▶ **Extrait**:
Chroniques

par jérémie szpirglas

Tout Mahler, deuxième concert
Matthias Goerne, une réputation usurpée ?

Orchestre national de France, Daniele Gatti
Théâtre du Châtelet, Paris
- 17 décembre 2009
Matthias Goerne, une réputation usurpée ? Le baryton allemand déçoit beaucoup...
© marco borggreve

C’est toujours le même problème. Avec la critique, avec le buzz, avec le star-système qui est aujourd’hui la règle dans notre monde musical. Jusqu’à ce soir, l’auteur de ces lignes n’avait entendu de Matthias Goerne que beaucoup de bien et quelques échantillons sonores, enregistrements sous diverses formes, le plus souvent prometteurs. Sa présence à ce deuxième concert du cycle Mahler entrepris par Daniele Gatti et l’Orchestre national de France, pour la première partie desKnaben Wunderhorn Lieder (deuxième partie prévue le 17 juin prochain, en prélude à la Symphonie n°4), présence d’ailleurs annoncée à grand renfort de presse, paraissait donc l’occasion idéale pour l’entendre pour la première fois de vive voix. Plein d’attentes et d’idées reçues (principalement positives), nous voilà donc au Théâtre du Châtelet, en cette neigeuse soirée, disposés à passer une bonne, voire excellente soirée, en tout cas mémorable.

▶ **Documents répertoriés**:
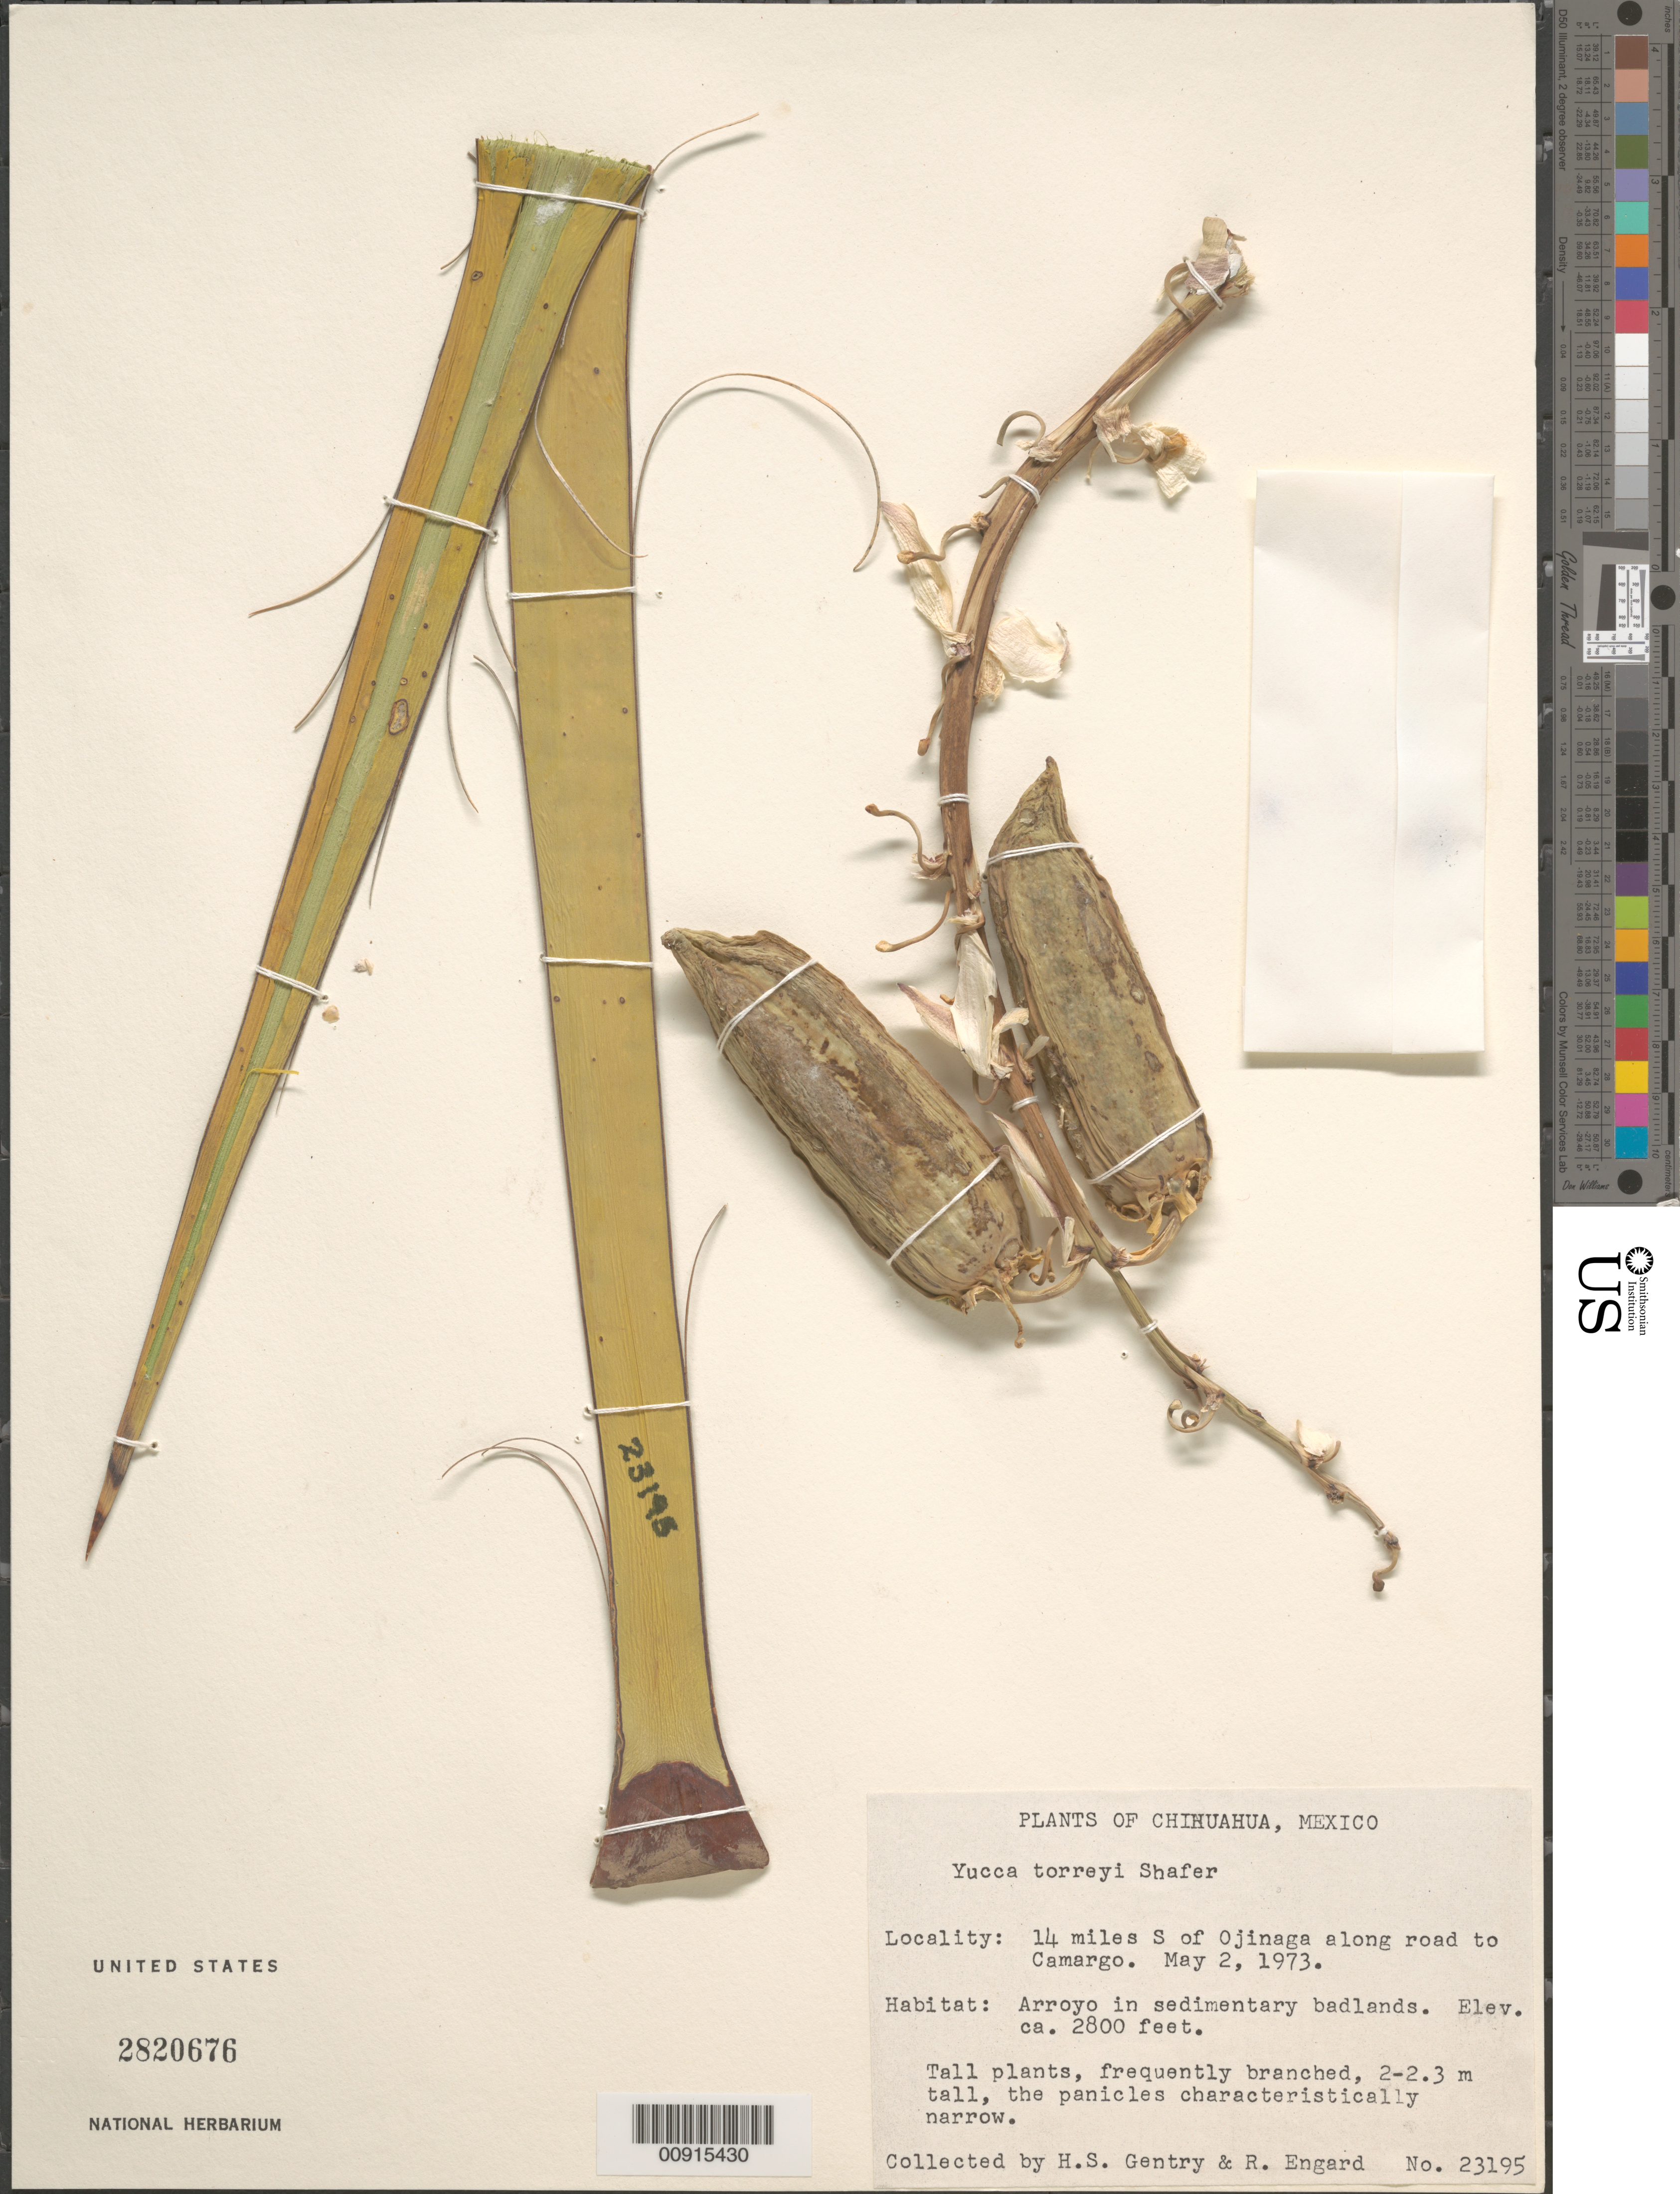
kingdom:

* * *

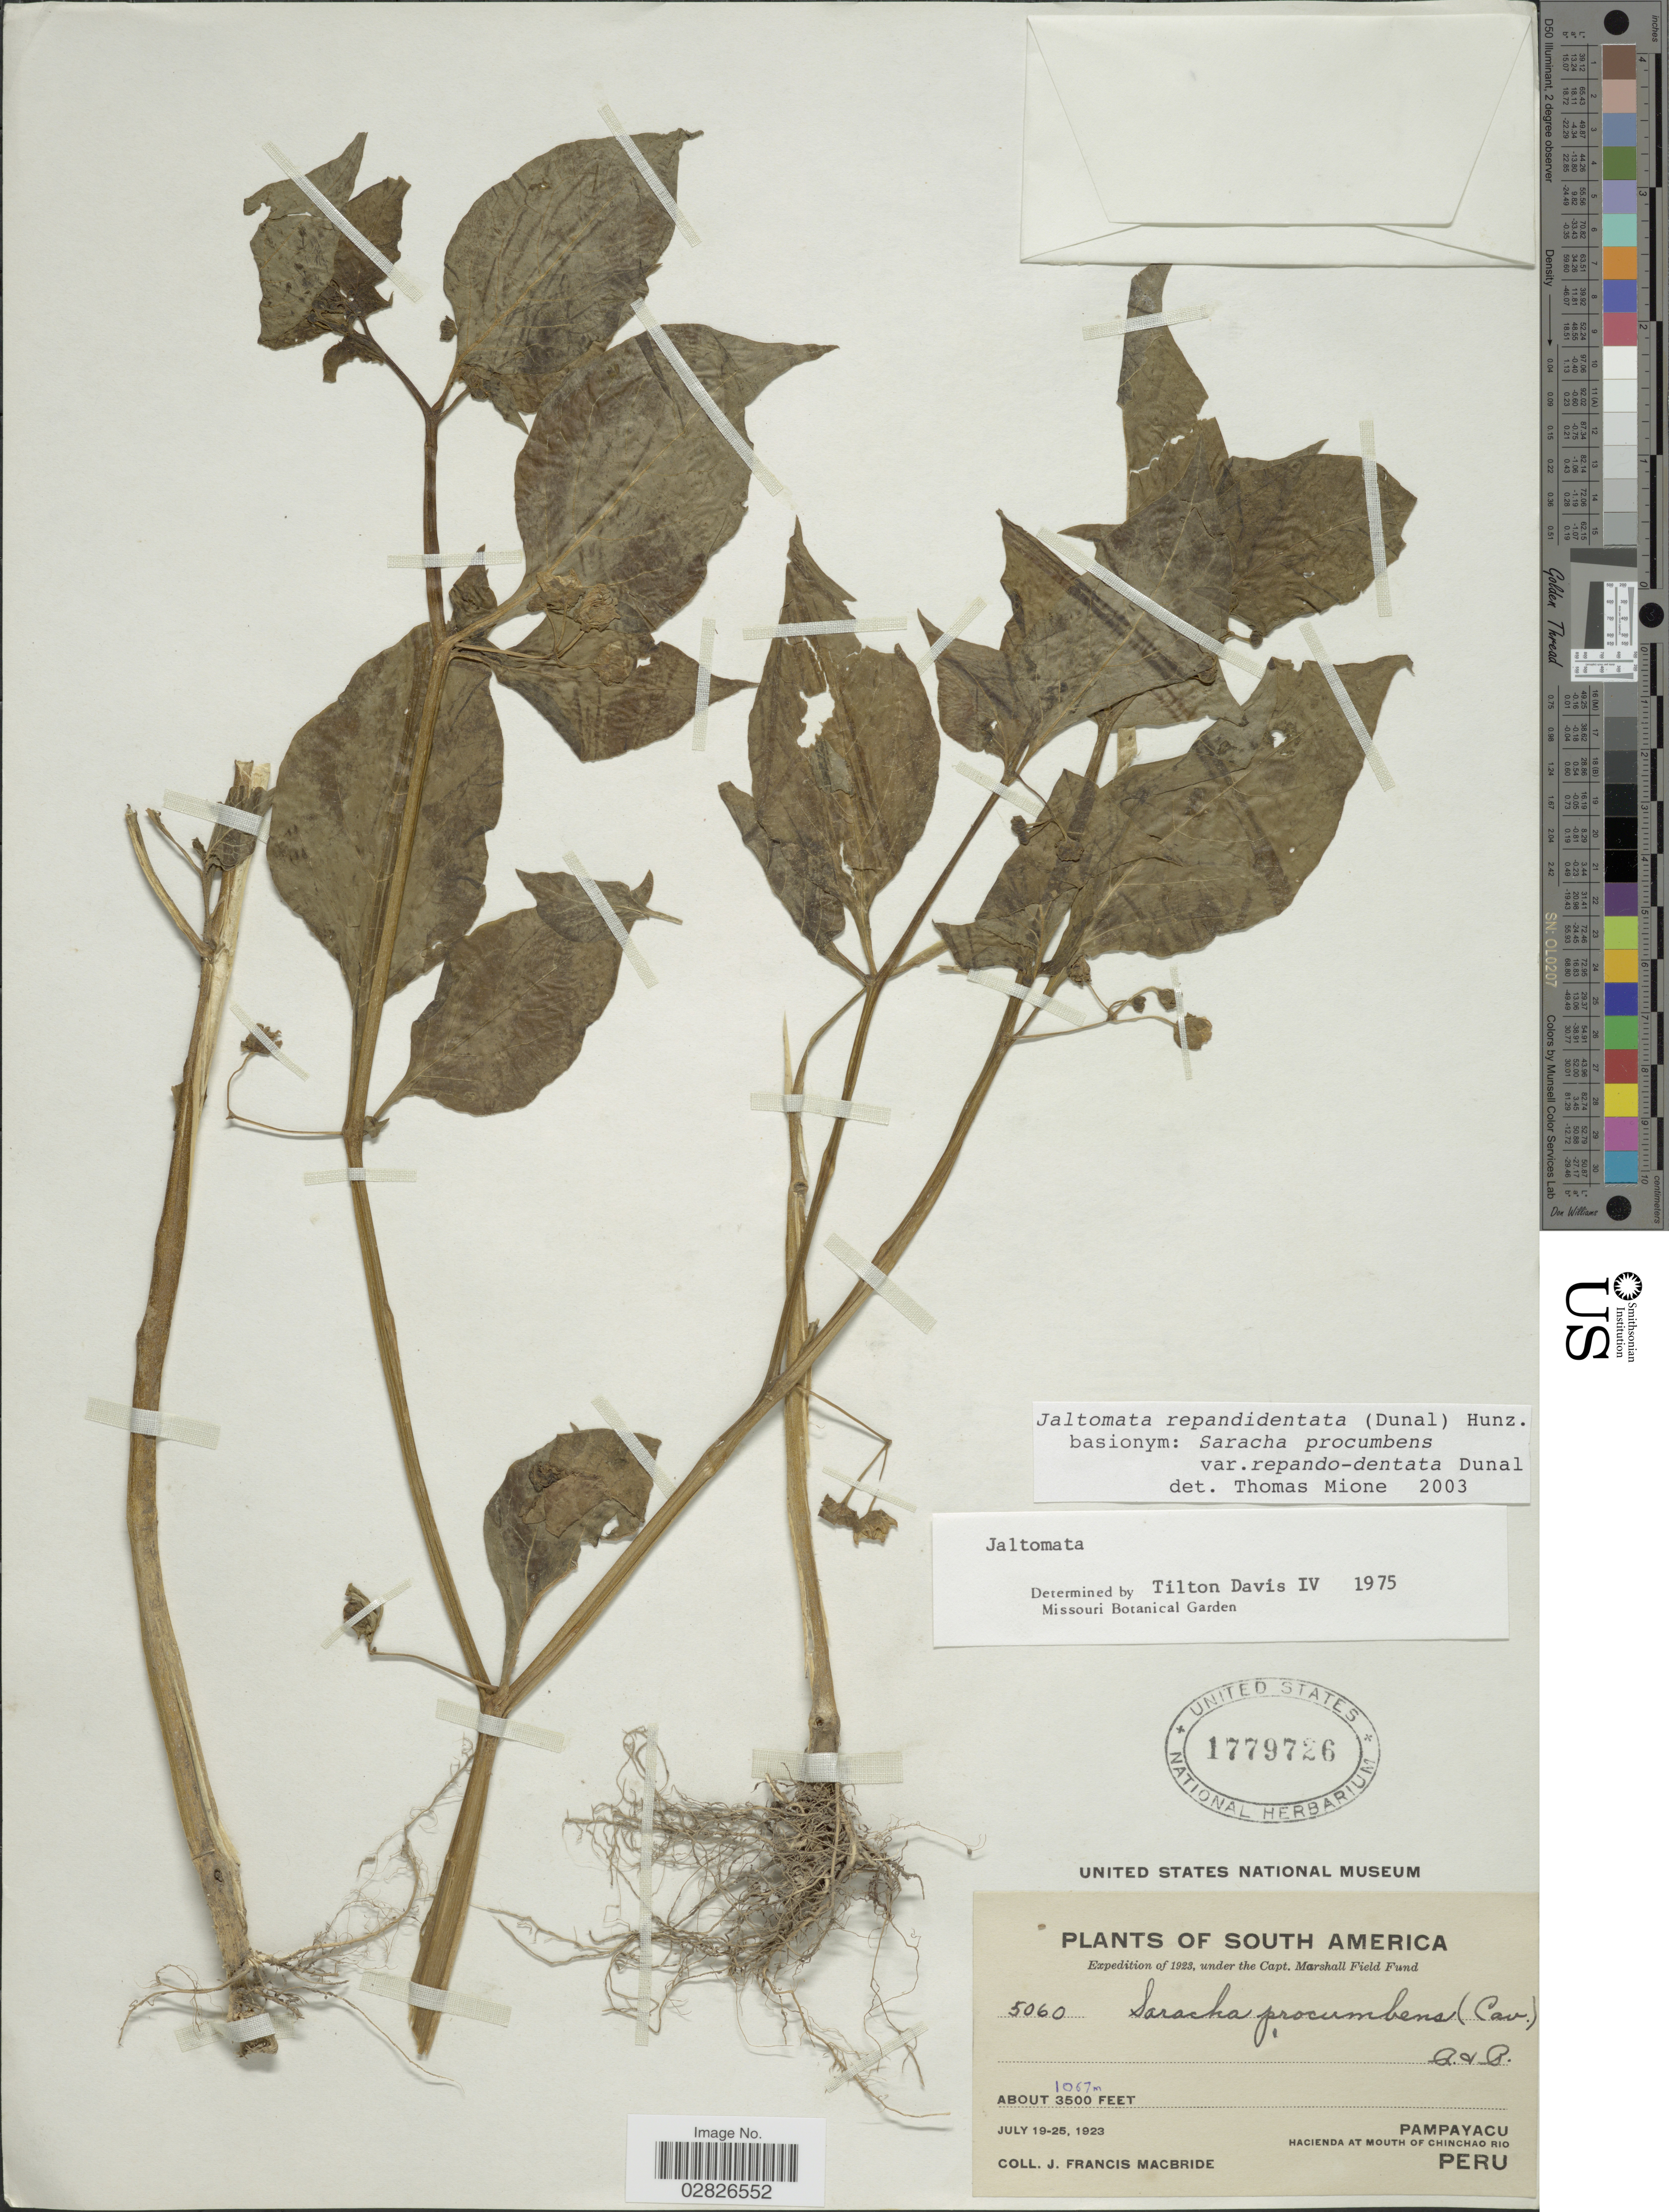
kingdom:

▶ **Énoncé 1**: D'après l'extrait, dans quelle salle se déroule le concert ?
▶ **Énoncé 2**: Recopiez fidèlement l'extrait de « Tout Mahler, deuxième » à « allemand déçoit beaucoup... ».
Appuyez-vous uniquement sur l'extrait, et non sur le matériel.

▶ **Réponse 1**: Au Théâtre du Châtelet, à Paris.

▶ **Réponse 2**:
Tout Mahler, deuxième concert
Matthias Goerne, une réputation usurpée ?

Orchestre national de France, Daniele Gatti
Théâtre du Châtelet, Paris
- 17 décembre 2009
Matthias Goerne, une réputation usurpée ? Le baryton allemand déçoit beaucoup...